:: Input
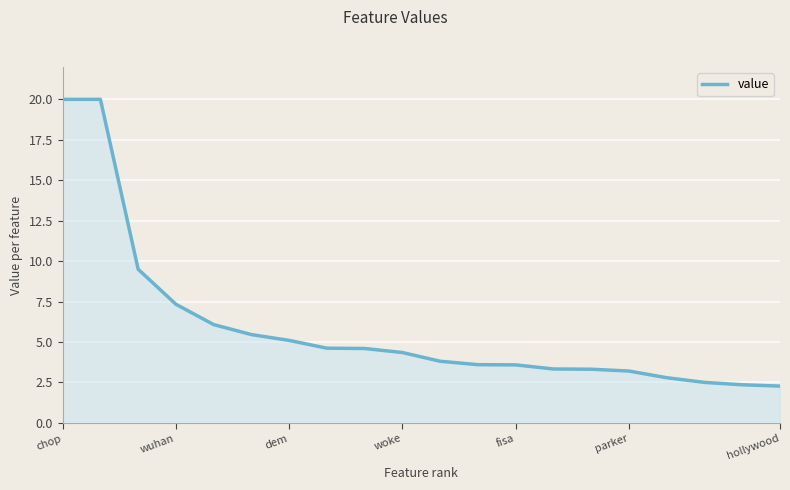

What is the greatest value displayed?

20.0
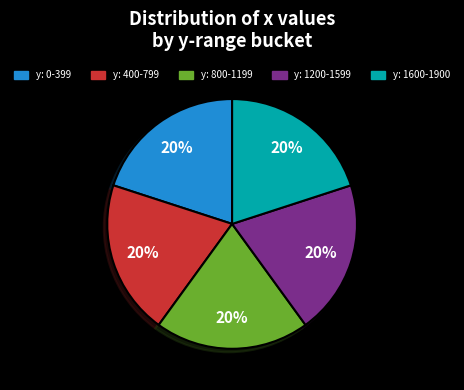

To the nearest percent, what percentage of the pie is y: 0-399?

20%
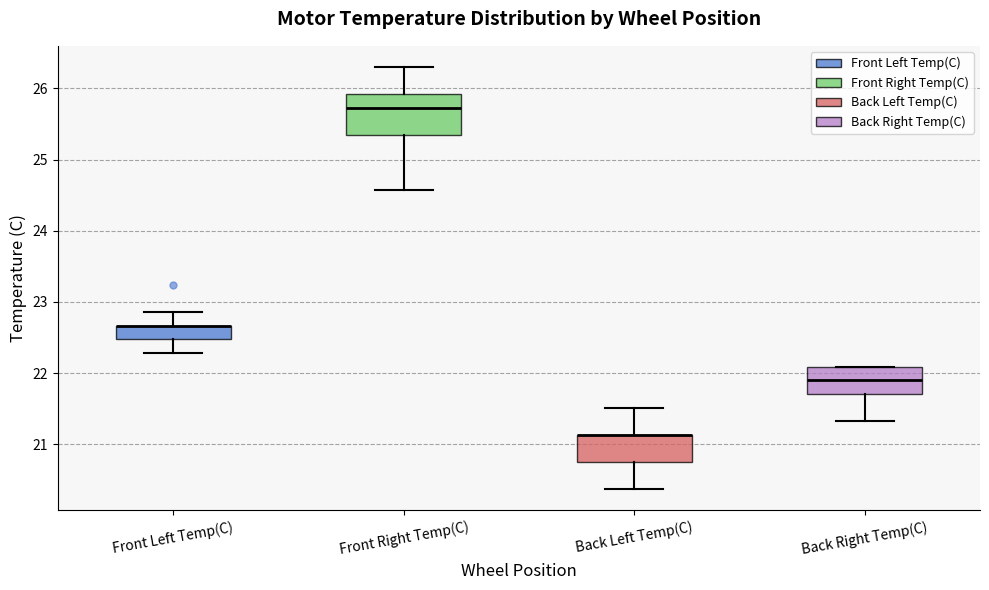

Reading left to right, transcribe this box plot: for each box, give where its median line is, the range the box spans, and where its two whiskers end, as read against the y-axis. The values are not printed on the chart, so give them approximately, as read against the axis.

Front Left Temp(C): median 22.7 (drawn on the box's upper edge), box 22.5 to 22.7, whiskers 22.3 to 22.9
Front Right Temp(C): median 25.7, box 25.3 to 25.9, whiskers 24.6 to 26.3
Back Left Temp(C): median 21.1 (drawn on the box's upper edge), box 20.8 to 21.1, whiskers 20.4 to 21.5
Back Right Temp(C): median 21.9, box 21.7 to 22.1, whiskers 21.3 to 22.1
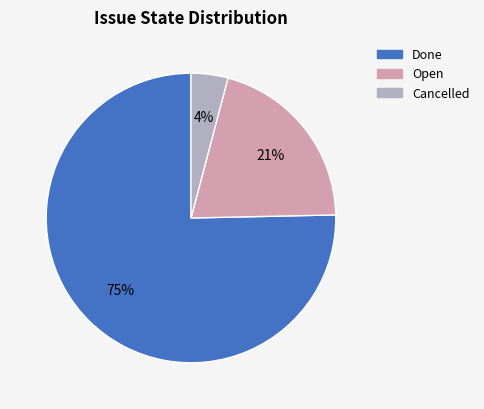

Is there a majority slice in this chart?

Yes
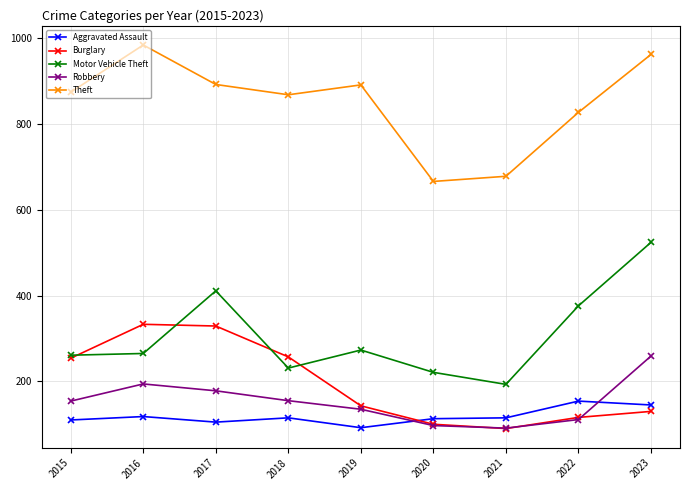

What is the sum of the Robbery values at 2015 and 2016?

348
::::
- [Exercise brief]
Gather every line of the records that contains the string "Back", matching case exactly.

- [Reply]
Back Left Temp(C): median 21.1 (drawn on the box's upper edge), box 20.8 to 21.1, whiskers 20.4 to 21.5
Back Right Temp(C): median 21.9, box 21.7 to 22.1, whiskers 21.3 to 22.1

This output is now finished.